## Required action
What lines of the data include the string "roads"? Copy them all.

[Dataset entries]
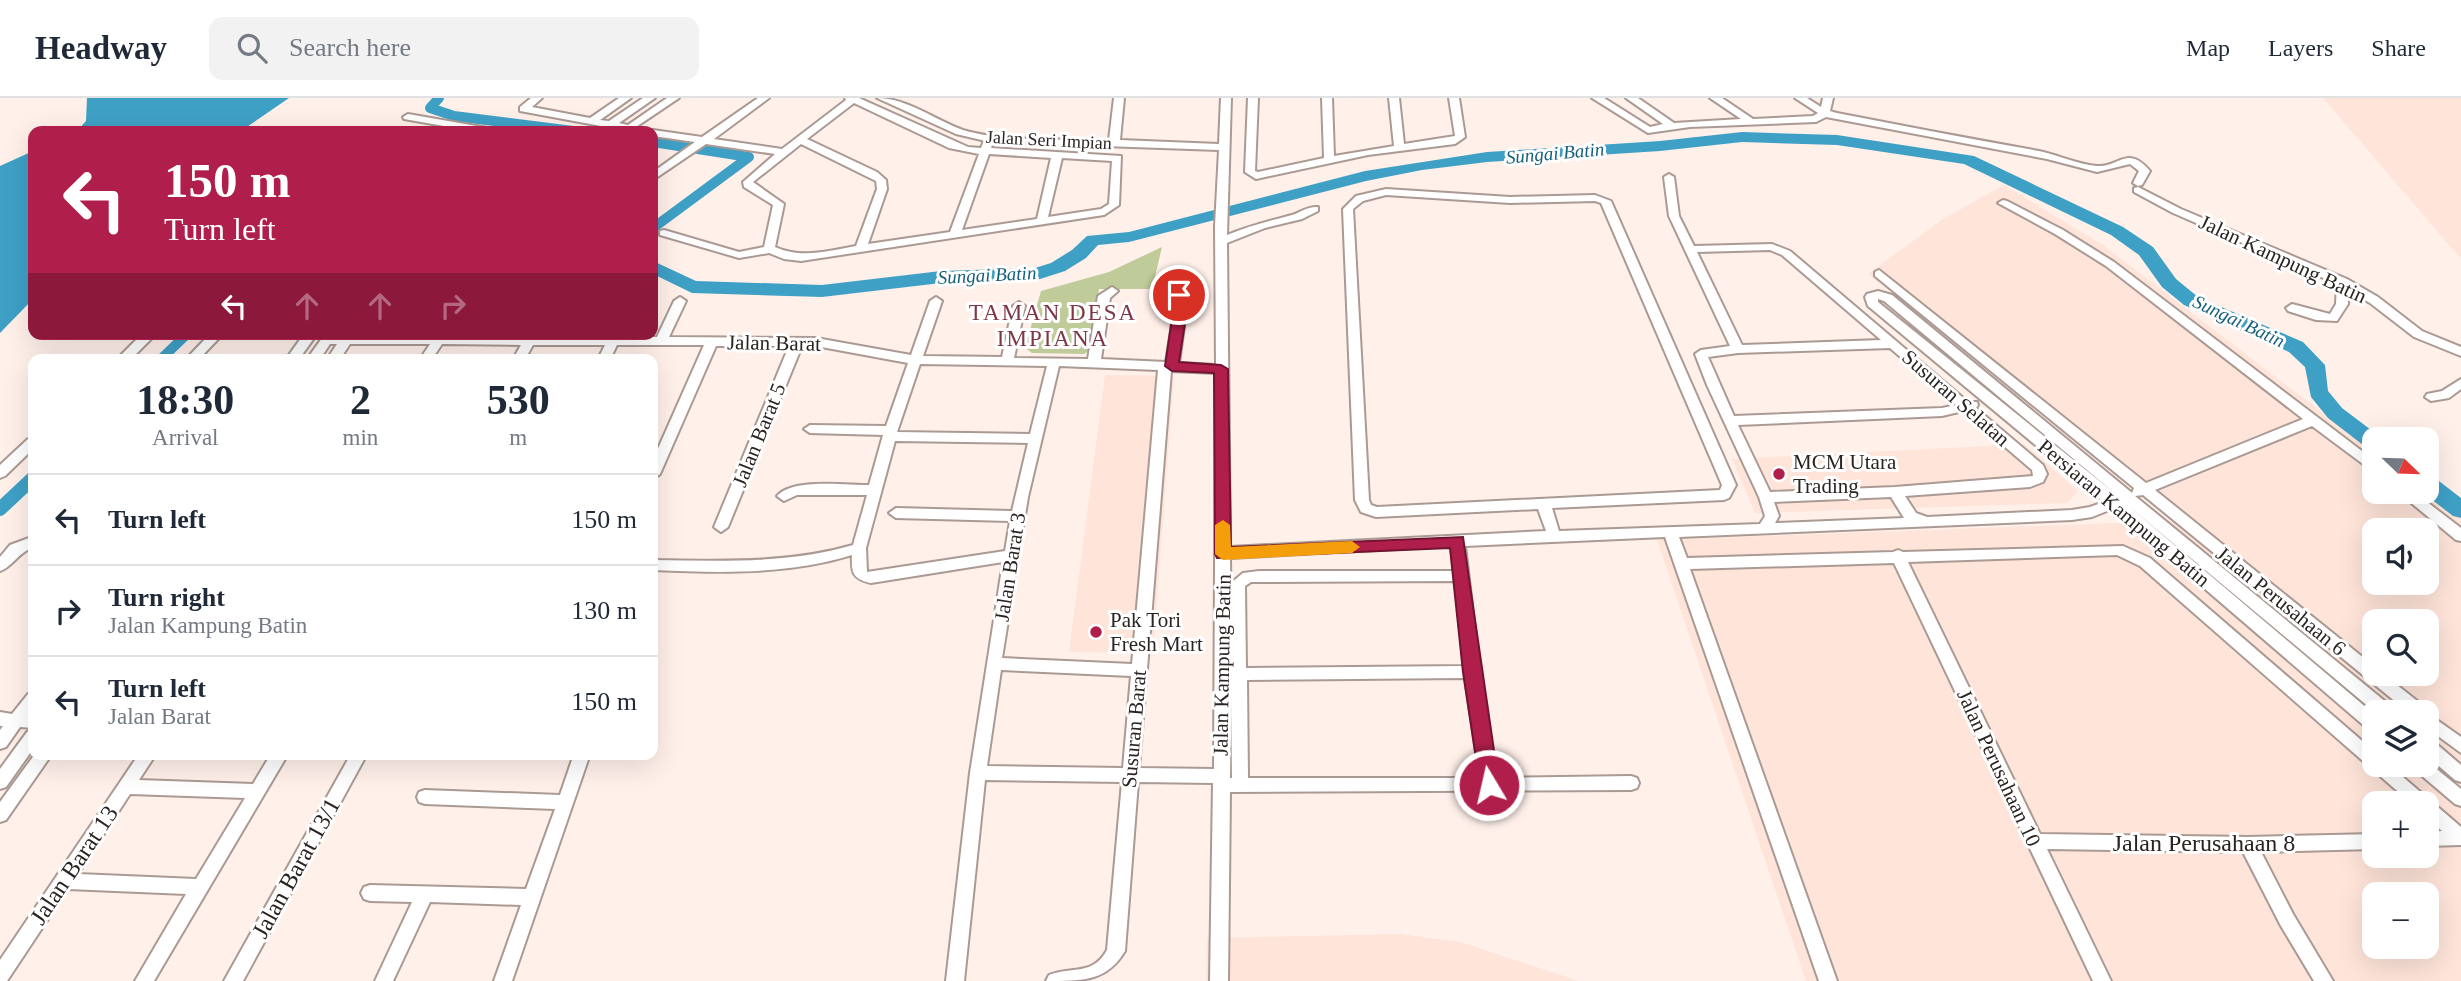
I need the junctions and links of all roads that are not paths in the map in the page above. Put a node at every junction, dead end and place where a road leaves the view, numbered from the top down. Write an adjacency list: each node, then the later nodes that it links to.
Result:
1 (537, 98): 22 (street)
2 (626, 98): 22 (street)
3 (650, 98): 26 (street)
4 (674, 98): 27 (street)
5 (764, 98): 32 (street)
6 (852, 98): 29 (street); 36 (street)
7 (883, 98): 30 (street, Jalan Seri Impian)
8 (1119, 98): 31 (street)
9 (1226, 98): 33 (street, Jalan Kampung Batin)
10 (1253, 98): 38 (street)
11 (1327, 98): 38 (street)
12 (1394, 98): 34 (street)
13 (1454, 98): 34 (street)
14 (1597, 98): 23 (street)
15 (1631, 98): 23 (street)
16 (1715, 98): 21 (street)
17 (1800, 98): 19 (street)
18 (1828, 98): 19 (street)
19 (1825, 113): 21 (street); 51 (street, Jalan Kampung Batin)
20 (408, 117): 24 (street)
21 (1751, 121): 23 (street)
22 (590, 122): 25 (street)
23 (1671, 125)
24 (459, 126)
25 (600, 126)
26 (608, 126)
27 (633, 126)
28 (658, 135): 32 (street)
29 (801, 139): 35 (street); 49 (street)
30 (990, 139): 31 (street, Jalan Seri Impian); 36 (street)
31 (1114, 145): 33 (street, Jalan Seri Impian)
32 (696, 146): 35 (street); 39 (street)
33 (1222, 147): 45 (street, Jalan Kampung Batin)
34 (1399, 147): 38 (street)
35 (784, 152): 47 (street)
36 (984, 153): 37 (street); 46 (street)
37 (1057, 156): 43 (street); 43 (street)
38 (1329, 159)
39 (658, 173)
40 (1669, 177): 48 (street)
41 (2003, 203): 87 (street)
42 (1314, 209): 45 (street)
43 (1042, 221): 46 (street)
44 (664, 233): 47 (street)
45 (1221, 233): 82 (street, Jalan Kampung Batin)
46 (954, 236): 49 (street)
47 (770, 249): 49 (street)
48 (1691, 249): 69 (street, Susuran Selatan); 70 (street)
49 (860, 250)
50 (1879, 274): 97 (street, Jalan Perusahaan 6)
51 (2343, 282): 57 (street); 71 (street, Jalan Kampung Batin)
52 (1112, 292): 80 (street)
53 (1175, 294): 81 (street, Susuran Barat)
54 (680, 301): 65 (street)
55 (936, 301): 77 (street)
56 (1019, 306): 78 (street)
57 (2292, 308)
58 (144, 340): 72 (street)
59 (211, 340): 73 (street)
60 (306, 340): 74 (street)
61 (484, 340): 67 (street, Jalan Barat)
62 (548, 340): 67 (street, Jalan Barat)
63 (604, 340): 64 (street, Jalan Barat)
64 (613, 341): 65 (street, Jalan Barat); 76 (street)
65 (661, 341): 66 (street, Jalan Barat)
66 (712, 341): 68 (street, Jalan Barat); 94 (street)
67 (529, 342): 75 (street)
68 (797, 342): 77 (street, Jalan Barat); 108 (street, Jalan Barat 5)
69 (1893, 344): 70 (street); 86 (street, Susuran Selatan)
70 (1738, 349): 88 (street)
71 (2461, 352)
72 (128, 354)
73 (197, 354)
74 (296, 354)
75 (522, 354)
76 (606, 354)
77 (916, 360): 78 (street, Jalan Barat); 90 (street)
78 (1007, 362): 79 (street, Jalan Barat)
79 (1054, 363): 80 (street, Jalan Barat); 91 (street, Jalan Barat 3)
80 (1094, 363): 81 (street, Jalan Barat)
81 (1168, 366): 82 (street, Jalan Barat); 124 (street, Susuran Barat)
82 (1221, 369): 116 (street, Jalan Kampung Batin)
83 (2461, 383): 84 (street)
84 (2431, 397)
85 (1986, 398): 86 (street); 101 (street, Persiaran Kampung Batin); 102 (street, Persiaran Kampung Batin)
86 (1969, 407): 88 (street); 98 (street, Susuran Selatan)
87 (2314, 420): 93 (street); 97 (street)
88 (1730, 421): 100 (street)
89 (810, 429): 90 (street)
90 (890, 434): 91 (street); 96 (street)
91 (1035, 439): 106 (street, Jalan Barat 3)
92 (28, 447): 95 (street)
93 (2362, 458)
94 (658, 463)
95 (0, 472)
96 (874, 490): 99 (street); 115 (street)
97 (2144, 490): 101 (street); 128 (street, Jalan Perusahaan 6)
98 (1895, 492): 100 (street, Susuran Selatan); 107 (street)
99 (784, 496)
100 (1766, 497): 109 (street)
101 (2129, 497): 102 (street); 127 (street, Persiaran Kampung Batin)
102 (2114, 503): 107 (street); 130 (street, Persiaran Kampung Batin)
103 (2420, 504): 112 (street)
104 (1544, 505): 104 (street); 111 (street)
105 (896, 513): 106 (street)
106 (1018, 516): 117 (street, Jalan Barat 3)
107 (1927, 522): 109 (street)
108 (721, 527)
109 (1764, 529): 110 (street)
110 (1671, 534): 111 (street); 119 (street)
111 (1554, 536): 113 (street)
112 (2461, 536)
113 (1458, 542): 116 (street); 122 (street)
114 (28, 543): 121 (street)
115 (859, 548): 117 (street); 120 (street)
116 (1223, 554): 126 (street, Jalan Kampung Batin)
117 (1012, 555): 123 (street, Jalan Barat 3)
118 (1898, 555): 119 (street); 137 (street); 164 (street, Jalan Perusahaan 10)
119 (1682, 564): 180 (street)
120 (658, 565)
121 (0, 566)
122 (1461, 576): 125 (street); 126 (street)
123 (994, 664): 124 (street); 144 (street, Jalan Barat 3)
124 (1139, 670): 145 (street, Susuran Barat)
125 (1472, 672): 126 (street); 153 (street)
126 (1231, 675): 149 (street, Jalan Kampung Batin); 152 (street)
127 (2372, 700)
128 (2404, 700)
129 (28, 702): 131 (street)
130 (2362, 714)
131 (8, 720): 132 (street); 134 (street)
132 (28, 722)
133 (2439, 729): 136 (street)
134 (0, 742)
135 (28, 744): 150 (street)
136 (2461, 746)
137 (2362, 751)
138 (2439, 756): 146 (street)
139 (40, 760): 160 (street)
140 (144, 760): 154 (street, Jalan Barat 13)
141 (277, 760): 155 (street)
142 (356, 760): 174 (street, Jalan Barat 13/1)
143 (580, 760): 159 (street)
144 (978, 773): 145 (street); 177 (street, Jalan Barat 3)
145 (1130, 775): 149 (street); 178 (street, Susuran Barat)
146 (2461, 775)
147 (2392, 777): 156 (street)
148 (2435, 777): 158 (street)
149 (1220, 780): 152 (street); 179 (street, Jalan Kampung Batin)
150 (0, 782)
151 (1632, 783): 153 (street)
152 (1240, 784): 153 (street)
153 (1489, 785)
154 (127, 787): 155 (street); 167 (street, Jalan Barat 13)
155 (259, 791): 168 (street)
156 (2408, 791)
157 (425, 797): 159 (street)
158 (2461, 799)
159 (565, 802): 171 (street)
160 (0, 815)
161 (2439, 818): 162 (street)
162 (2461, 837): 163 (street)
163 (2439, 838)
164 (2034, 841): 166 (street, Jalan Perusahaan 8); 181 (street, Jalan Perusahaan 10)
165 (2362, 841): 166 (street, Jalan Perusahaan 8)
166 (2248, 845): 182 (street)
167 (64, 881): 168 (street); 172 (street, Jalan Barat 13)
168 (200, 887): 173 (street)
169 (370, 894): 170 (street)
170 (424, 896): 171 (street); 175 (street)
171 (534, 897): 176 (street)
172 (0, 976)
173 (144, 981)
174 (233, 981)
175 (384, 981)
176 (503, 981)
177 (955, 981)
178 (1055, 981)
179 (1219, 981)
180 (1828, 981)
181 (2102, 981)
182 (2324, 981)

--

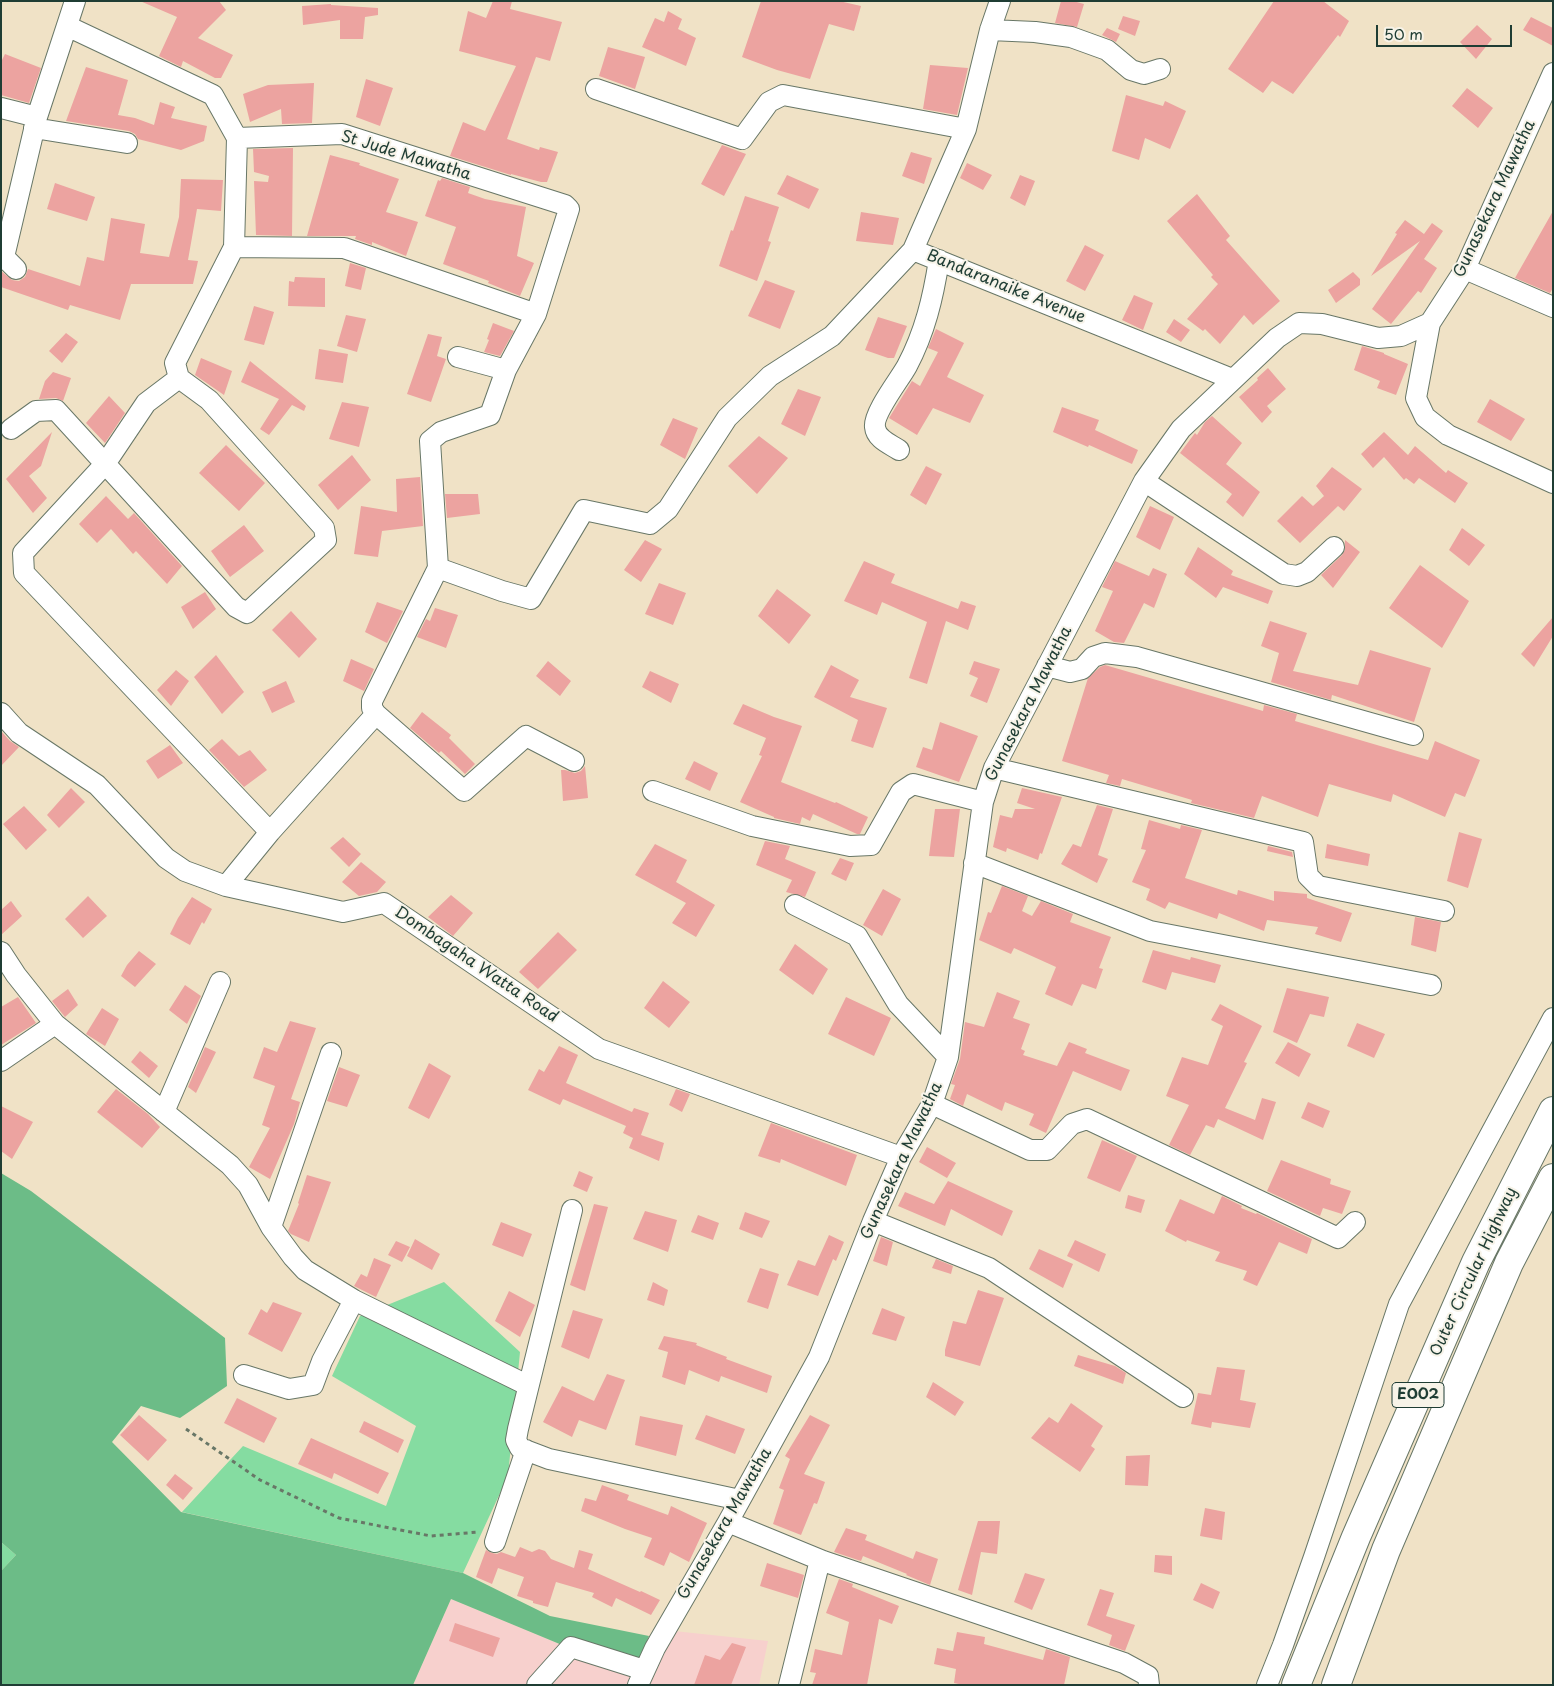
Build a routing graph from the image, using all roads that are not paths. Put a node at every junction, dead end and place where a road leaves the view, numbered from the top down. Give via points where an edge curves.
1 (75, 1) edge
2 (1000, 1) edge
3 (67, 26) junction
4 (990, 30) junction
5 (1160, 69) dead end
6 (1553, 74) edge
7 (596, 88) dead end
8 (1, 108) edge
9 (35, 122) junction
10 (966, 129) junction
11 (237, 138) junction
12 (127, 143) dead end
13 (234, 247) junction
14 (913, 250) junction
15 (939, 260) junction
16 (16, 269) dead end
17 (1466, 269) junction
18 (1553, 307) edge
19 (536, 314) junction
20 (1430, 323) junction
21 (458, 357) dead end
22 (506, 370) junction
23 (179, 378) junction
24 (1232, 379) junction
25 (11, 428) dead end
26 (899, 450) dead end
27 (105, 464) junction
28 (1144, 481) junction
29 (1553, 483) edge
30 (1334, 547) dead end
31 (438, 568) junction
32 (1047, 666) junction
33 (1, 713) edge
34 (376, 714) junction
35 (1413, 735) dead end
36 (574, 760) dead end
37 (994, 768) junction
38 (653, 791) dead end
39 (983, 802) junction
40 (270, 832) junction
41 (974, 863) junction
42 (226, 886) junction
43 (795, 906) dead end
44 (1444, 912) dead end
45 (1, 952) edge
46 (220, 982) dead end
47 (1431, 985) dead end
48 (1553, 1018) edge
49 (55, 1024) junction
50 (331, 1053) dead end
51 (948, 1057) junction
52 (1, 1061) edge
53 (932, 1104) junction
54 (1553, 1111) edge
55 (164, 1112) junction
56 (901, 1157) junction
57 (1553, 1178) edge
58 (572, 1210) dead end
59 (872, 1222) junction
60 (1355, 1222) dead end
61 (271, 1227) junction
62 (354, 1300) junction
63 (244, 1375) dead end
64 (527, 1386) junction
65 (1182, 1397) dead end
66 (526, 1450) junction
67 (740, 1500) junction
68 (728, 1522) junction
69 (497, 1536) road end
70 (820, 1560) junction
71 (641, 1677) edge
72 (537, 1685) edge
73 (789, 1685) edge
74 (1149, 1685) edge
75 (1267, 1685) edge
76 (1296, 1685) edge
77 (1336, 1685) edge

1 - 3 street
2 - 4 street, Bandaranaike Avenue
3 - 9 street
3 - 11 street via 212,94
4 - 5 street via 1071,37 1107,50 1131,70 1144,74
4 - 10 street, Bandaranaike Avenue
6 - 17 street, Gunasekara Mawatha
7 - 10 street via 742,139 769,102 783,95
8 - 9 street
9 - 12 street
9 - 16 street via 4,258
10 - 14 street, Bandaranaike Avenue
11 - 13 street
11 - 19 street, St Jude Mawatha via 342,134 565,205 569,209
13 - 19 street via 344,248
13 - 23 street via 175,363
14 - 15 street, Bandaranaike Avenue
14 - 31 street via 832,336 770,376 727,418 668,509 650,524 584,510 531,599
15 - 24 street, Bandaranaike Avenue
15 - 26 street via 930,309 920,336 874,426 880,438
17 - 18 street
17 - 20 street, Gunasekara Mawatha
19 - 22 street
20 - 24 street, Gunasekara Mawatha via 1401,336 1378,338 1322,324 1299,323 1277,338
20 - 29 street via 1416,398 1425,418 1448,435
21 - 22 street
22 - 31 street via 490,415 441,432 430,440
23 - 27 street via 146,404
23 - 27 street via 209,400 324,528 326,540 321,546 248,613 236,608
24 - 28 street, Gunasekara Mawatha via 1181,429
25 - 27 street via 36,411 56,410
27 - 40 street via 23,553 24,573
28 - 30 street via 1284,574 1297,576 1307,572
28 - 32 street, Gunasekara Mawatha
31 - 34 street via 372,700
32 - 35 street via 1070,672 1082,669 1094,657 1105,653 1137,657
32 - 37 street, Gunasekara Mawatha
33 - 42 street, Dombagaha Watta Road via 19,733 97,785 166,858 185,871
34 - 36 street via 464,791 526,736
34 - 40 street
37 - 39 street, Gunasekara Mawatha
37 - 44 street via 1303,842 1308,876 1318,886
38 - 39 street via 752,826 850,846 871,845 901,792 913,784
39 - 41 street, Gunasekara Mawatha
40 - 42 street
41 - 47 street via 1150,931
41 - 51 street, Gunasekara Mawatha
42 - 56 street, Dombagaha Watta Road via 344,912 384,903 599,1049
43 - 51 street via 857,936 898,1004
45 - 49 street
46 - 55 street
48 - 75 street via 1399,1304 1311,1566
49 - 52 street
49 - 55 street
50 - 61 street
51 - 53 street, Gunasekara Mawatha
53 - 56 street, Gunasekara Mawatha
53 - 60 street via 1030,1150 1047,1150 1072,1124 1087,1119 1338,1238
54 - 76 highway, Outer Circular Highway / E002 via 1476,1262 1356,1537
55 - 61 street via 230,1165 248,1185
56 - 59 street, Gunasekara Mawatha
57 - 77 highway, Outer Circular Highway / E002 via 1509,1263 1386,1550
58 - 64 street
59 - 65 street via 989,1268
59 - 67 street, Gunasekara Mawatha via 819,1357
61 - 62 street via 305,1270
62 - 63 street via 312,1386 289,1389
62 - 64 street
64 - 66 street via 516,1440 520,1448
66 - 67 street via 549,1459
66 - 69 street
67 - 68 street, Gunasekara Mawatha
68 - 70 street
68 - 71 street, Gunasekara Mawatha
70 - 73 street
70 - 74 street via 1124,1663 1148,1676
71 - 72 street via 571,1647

## The answer
I need the junctions and links of all roads that are not paths in the map in the page above. Put a node at every junction, dead end and place where a road leaves the view, numbered from the top down. Write an adjacency list: each node, then the later nodes that it links to.
Build a routing graph from the image, using all roads that are not paths. Put a node at every junction, dead end and place where a road leaves the view, numbered from the top down. Give via points where an edge curves.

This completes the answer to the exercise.